Skip Navigation | Accessibility Statement
Why Firefox Is Still on Fire, Part 2 May 31, 2006 – 6:13 p.m. – Permalink

As promised, I’ve compiled a list of reasons why I personally enjoy browsing the Web with Firefox. It might be important to note that these are my personal opinions, and they haven’t been influenced by Mozilla. Why else would I have voluntarily installed Bon Echo Alpha 3 on my computer (the most recent test version for Firefox 2.0)?

Tabbed browsing » I hardly ever use tabs when I surf, mostly because using separate windows is much simpler and less strain on the head. The logic in Internet Explorer 7 copying Firefox’s usage of tabbed browsing is undeniable. By the time IE7 rolls around, every major browser will have tabbed browsing.

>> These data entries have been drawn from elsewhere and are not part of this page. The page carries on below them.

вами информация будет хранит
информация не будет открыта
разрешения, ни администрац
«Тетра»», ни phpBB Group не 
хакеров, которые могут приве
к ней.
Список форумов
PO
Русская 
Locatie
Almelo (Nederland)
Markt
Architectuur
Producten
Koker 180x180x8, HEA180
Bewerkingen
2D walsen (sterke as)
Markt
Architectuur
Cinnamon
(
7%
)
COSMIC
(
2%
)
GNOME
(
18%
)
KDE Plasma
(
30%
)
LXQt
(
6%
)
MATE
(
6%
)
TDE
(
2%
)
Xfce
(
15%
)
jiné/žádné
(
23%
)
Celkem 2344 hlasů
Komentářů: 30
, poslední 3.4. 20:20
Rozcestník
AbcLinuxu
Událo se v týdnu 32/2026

Quicksearch » I use the Quicksearch feature almost daily to look up a word (Merriam–Webster) or to find out more information about a topic (Wikipedia).

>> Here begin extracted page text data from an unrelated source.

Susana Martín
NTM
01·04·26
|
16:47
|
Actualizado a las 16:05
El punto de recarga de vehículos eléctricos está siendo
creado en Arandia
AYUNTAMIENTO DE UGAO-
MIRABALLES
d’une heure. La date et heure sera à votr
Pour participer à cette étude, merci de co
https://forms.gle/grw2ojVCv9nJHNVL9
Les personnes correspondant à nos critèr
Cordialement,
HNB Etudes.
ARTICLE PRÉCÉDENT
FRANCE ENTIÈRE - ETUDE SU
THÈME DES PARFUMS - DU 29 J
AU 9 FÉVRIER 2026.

Reliability » Yes, Firefox has crashed on numerous occasions during my various browsing experiences, but it is much more reliable than Internet Explorer. Some of the sites I’ve visited in the past have some very objectionable markup, including some that can mangle up your hard drive. Firefox has gone through these sites effectively and safely, while Internet Explorer would simply let threats through.

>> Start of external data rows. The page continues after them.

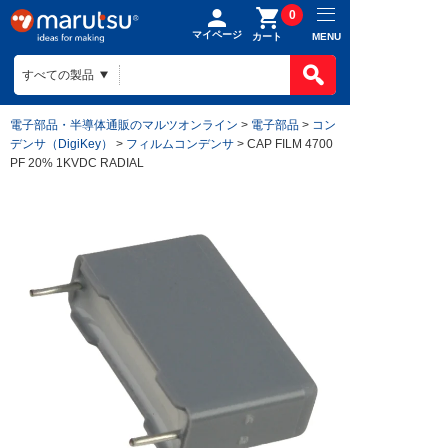
0
マイページ
MENU
カート
電子部品・半導体通販のマルツオンライン
>
電子部品
>
コン
デンサ（DigiKey）
>
フィルムコンデンサ
> CAP FILM 4700
PF 20% 1KVDC RADIAL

The download manager » Internet Explorer lacks a suitable download manager. The dialog displayed when you try to download a file is horrendously disorganized and often dysfunctional. On the contrary, Firefox’s download manager allows you to download multiple files, remove them, pause them, or delete them. It also gives good reminders to look at files you’ve just downloaded that you haven’t cleaned up yet.

Live bookmarks » I keep on top of most of my news and blogs through live bookmarks. They offer quick, easy access to the articles I’m interested in, meaning that I don’t need a feed reader.

Some may consider this particular entry to be merely an advertisement of Firefox, but its features cannot be overlooked by anyone.